Because of the open format, many from the world of academia exclude Wikipedia as a legitimate source for citations in scholastic works, and I understand why. If one person with ill-intent can modify a Wikipedia page to their liking, then the integrity of the entire system can be called into question. This begs a bigger question, are online communities whose goal is to provide information to web users only as strong as their weakest link?
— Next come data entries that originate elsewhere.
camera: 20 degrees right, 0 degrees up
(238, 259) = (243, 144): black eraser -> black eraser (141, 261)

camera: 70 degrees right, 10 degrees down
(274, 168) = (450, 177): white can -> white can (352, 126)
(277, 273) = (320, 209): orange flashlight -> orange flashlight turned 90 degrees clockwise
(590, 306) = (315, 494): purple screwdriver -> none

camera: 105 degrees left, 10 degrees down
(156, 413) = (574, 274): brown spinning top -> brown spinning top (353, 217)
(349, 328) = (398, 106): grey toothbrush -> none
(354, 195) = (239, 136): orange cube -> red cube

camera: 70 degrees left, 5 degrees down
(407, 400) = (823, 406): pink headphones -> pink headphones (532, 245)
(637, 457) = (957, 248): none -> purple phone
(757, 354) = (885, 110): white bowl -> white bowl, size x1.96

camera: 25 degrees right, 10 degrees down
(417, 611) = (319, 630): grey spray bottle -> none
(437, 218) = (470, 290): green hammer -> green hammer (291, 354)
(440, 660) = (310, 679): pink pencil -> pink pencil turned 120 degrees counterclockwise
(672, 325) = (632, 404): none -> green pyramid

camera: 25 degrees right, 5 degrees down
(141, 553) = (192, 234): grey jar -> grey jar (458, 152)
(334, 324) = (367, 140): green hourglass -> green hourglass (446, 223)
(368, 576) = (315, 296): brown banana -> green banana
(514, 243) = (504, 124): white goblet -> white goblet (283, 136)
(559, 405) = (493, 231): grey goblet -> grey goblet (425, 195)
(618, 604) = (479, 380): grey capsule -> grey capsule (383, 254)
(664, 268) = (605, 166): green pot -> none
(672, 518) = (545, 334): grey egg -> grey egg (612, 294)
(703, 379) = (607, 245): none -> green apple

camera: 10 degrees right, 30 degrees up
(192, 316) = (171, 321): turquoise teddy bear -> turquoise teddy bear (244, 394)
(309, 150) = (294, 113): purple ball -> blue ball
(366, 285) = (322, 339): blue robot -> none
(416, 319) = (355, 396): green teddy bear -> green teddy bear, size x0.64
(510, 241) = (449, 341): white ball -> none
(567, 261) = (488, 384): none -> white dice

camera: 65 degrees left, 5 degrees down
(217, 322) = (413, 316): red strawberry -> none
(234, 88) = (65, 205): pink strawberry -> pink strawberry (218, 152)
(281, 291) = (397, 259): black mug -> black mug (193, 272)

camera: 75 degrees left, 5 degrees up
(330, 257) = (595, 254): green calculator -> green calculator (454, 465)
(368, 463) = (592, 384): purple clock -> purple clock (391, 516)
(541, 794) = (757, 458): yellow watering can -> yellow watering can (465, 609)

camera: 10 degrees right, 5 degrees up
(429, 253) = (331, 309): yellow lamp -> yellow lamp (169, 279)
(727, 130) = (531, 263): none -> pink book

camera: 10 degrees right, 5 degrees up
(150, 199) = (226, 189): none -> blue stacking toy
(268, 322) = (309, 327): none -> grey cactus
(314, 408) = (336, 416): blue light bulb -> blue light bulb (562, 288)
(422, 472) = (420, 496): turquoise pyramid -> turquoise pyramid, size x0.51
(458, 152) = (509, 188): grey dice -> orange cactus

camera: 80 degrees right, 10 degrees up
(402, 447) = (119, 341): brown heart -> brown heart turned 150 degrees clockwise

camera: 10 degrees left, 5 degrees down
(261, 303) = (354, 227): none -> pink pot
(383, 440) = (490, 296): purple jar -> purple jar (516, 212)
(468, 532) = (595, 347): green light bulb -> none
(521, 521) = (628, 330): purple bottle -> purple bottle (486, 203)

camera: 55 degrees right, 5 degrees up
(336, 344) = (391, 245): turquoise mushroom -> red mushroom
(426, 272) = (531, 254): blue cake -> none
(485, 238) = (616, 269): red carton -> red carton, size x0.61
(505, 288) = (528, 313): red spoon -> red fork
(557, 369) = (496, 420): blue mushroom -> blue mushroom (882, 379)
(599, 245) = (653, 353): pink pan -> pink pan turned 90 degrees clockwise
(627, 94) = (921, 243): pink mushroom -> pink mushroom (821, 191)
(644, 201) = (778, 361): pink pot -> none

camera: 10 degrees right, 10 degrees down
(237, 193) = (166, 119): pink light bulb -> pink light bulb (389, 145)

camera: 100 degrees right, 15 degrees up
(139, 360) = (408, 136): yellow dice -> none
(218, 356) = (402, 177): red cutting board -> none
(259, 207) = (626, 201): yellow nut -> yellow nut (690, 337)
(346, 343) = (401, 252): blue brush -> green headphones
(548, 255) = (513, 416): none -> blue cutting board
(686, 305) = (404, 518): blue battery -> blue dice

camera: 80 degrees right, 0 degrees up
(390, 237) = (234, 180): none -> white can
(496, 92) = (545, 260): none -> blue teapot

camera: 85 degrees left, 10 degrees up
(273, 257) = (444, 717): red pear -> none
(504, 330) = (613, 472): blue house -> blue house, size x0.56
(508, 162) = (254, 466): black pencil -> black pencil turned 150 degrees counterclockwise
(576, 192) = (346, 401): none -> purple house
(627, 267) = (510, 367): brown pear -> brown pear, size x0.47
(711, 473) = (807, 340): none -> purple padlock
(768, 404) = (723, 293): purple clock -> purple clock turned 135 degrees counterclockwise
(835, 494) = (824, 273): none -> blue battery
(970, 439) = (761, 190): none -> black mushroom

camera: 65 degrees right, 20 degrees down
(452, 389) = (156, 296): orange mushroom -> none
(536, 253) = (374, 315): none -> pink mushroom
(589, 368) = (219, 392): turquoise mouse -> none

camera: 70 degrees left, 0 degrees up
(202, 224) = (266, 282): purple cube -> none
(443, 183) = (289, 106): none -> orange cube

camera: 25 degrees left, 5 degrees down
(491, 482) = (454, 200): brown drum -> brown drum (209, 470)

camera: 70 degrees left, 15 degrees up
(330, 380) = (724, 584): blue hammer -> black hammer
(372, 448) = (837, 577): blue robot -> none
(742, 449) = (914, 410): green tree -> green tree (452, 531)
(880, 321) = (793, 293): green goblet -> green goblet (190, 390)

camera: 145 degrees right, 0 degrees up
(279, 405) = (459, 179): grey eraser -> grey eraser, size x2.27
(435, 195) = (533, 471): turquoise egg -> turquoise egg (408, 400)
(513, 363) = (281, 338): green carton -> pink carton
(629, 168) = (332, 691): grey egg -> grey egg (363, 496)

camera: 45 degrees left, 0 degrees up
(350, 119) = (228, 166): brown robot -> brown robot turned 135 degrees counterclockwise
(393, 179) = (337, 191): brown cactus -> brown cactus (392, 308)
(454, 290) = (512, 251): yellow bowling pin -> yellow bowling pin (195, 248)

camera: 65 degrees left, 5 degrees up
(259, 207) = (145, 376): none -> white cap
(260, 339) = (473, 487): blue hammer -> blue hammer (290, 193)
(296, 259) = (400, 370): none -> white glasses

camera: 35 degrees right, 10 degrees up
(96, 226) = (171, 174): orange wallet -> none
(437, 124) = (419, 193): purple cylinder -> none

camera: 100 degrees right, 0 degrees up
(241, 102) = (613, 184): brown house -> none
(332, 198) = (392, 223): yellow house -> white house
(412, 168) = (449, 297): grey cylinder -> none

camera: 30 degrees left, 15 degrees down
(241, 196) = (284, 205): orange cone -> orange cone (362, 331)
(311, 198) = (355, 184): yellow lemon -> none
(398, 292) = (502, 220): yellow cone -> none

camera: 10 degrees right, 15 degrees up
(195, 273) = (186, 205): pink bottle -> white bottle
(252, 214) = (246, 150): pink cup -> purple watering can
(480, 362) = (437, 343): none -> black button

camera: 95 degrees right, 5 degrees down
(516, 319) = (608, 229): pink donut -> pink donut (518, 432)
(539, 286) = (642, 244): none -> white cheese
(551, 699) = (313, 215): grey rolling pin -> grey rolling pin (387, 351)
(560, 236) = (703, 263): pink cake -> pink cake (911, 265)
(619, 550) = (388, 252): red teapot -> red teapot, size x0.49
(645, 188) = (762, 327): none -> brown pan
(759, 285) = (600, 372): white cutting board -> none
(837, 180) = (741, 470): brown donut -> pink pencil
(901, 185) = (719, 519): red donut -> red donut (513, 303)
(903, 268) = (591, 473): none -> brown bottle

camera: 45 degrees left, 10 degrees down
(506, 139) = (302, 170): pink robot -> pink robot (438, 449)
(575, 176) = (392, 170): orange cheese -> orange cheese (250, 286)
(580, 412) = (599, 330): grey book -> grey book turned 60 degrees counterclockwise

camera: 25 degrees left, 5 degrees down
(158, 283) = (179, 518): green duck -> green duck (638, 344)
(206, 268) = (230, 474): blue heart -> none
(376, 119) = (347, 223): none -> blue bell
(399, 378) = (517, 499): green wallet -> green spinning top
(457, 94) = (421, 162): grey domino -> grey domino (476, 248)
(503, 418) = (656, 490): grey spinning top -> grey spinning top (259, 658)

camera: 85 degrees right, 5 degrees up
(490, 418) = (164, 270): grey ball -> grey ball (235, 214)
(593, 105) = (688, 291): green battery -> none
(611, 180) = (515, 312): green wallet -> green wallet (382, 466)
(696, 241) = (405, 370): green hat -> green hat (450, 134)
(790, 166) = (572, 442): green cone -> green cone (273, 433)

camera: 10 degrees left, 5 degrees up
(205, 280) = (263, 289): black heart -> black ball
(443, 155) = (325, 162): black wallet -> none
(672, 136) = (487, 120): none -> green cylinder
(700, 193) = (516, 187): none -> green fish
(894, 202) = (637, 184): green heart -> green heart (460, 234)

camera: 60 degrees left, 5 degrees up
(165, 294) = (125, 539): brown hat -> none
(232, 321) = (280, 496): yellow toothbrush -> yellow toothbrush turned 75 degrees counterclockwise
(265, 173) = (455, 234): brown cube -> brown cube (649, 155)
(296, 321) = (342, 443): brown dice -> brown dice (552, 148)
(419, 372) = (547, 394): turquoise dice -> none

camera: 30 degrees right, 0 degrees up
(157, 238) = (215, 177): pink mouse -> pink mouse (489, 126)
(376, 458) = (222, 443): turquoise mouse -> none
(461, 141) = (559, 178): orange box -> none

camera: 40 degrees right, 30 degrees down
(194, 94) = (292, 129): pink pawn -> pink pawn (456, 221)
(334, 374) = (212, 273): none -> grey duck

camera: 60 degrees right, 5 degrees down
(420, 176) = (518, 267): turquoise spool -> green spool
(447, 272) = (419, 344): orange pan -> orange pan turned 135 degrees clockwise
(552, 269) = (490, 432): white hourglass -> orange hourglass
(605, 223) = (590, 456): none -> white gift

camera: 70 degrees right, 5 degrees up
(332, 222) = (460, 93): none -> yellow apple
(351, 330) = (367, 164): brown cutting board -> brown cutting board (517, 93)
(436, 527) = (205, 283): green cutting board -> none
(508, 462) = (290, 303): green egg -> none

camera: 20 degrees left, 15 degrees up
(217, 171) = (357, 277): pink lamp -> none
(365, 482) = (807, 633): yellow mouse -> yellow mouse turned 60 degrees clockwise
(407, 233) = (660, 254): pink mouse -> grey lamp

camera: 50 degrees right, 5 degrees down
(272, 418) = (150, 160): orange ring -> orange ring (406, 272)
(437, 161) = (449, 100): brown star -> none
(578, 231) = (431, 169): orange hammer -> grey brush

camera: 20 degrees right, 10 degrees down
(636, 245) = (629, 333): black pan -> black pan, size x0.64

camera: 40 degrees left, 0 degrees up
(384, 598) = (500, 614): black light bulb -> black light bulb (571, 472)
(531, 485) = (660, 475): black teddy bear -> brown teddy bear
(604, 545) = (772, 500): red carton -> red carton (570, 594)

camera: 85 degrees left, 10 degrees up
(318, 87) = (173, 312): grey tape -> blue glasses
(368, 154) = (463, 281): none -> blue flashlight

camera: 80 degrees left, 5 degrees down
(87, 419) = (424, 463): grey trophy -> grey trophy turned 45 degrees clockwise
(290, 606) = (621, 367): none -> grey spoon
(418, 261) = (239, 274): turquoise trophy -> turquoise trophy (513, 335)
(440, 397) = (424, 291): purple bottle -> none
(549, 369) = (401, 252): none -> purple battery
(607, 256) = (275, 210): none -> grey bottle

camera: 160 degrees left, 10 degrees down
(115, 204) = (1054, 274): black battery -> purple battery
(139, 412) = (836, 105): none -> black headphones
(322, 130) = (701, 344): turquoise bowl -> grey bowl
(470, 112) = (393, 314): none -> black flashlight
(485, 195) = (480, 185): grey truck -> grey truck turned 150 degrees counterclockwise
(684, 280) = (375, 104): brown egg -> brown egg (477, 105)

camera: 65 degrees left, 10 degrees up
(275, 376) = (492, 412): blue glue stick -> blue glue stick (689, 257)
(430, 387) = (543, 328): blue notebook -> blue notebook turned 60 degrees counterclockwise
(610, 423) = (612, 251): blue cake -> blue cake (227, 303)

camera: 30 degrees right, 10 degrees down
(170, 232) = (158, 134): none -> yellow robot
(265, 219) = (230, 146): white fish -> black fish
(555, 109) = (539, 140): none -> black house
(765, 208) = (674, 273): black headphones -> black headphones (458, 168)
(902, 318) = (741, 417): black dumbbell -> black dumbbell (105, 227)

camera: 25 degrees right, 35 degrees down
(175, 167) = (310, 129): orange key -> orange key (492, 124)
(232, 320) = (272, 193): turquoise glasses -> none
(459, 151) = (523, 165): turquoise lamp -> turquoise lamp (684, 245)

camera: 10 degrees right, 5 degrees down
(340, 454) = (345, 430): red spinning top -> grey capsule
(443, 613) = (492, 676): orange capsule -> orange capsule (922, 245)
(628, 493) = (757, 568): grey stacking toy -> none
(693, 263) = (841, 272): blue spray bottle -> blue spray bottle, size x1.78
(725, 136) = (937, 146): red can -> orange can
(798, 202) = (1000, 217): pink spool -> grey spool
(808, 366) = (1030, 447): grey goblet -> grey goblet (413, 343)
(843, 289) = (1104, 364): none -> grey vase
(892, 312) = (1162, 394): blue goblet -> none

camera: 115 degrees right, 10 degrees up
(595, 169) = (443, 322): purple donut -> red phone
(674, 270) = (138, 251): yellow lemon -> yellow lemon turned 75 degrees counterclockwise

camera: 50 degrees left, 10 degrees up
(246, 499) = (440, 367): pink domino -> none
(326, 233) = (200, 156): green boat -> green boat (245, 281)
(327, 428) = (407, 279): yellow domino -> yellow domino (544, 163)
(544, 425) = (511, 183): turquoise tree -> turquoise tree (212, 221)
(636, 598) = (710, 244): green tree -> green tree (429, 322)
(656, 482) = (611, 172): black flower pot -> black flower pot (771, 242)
I don’t know the answer to either of the questions I have posed, but I do know that the open community format does circumvent many of the bottlenecks that exist for those trying to author printed content. There is no need for concern about financing, printing materials, hiring editors or fact-checkers, because the community serves all these roles. This doesn’t necessarily make the open community format any more accurate or beneficial then their more streamlined and limited counterparts/competition. Napoleon Bonaparte supposedly said that “history is but a fable agreed upon” and I agree. What the open community format does is allow a broader source from which information can flow and a broader interest to be served. If communities like Wikipedia are the means to having a much larger base of those who agree upon the fable, then I am exciting about their impact on fables yet to be written and even on those that have already been accepted as historical fact.